Step 0:    shodan download '"Phoenix" port:6006' (89 records)
Step 0c:   IP extraction → ip-port.txt (89 unique)
Step 1b:   herald -platform phoenix < ip-port.txt
           - probe id projects_unauth: /v1/projects array_nonempty
           - probe id users_unauth: /v1/users array_nonempty
           - probe id health_open: /healthz body_contains "OK"
Step 3v:   Endpoint semantics verified against Arize/phoenix v6.x source
Step 12b:  This document

Tool: herald v0.1.1 (github.com/nuclide-research/herald). Phoenix config added with three probes covering the LLM02-class disclosure surface.

Research Contribution

Phoenix is the third same-day platform survey (after Langfuse and RAGFlow). Unlike the registration-flag findings, Phoenix surfaces a direct data-layer disclosure: the platform’s default deployment exposes the actual data model (projects, users) without any auth step. This maps cleanly to OWASP LLM Top 10 (2025) entry LLM02 Sensitive Information Disclosure, which jumped from #6 to #2 in the 2025 revision specifically because of incidents like this — enterprise AI deployments leaking observability data publicly.

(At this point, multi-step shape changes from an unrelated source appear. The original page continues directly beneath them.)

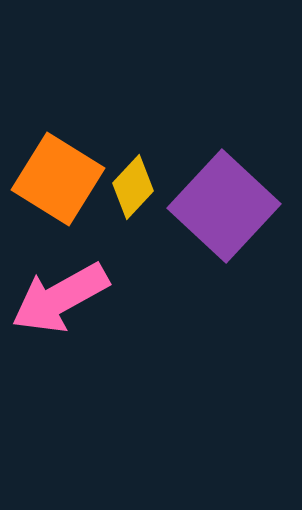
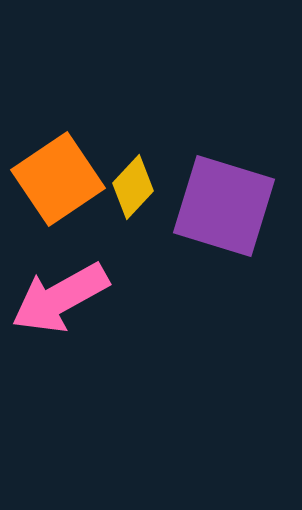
orange square: rotated 24 degrees clockwise
purple square: rotated 26 degrees counterclockwise
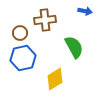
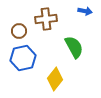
brown cross: moved 1 px right, 1 px up
brown circle: moved 1 px left, 2 px up
yellow diamond: rotated 20 degrees counterclockwise
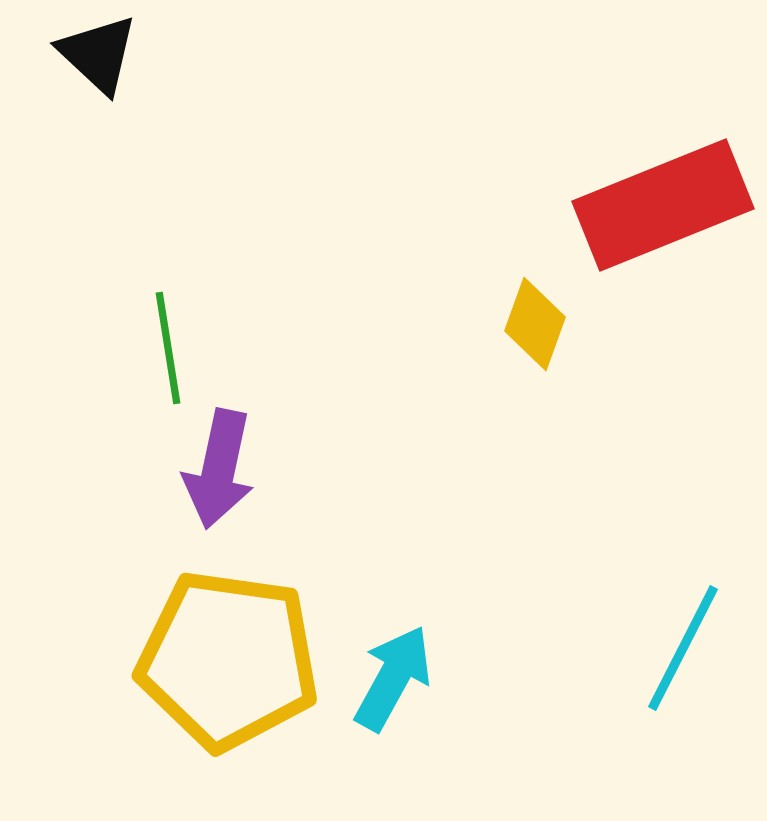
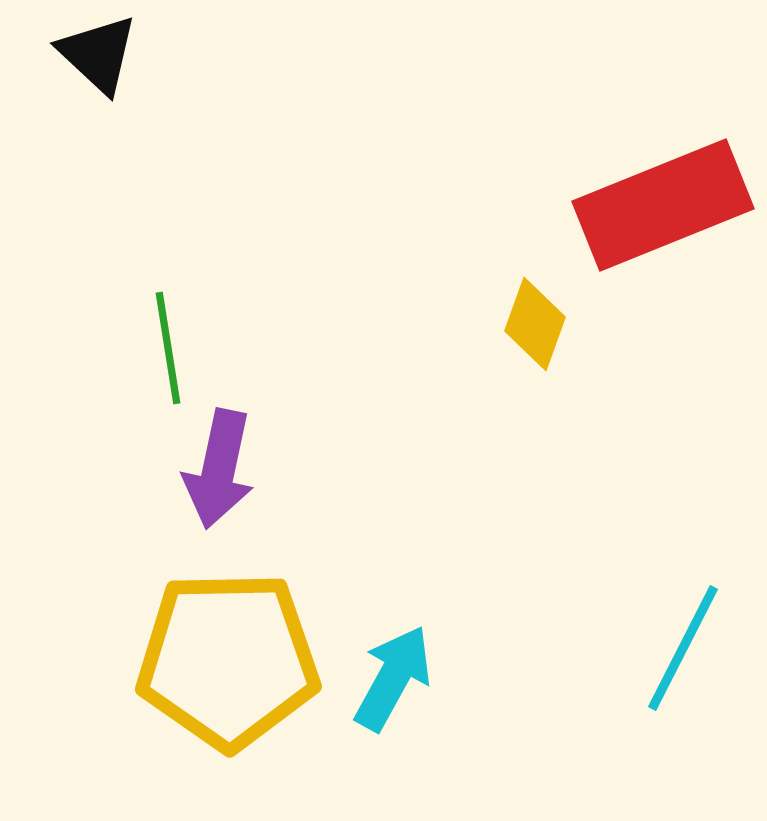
yellow pentagon: rotated 9 degrees counterclockwise
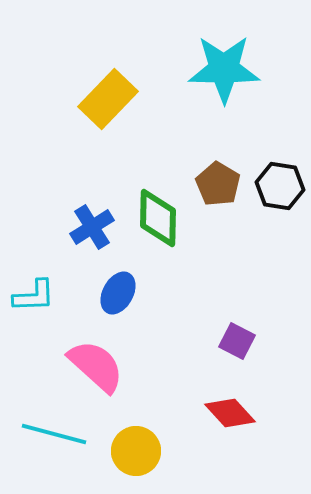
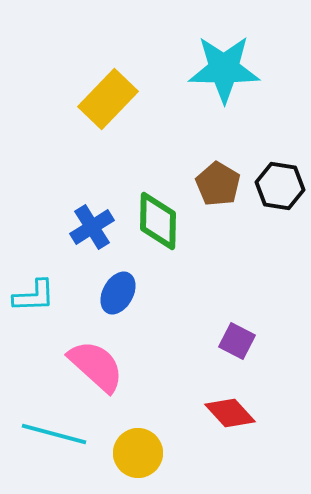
green diamond: moved 3 px down
yellow circle: moved 2 px right, 2 px down
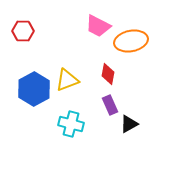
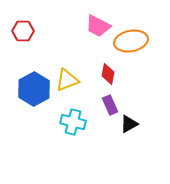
cyan cross: moved 2 px right, 2 px up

The Phoenix population is also the smallest of the three (89 vs 1,140 vs 1,905), suggesting either a more sophisticated user base who hardens by default, or a less mature deployment cycle where many operators still run development instances unauthenticated. The 74.5% PROJECTS_UNAUTH rate suggests the latter.

The three-platform same-day corpus (Langfuse 88.9%, RAGFlow 87.2%, Phoenix 74.5%) is a strong empirical baseline for the auth-permissive-default cohort hypothesis (Candidate Insight #76).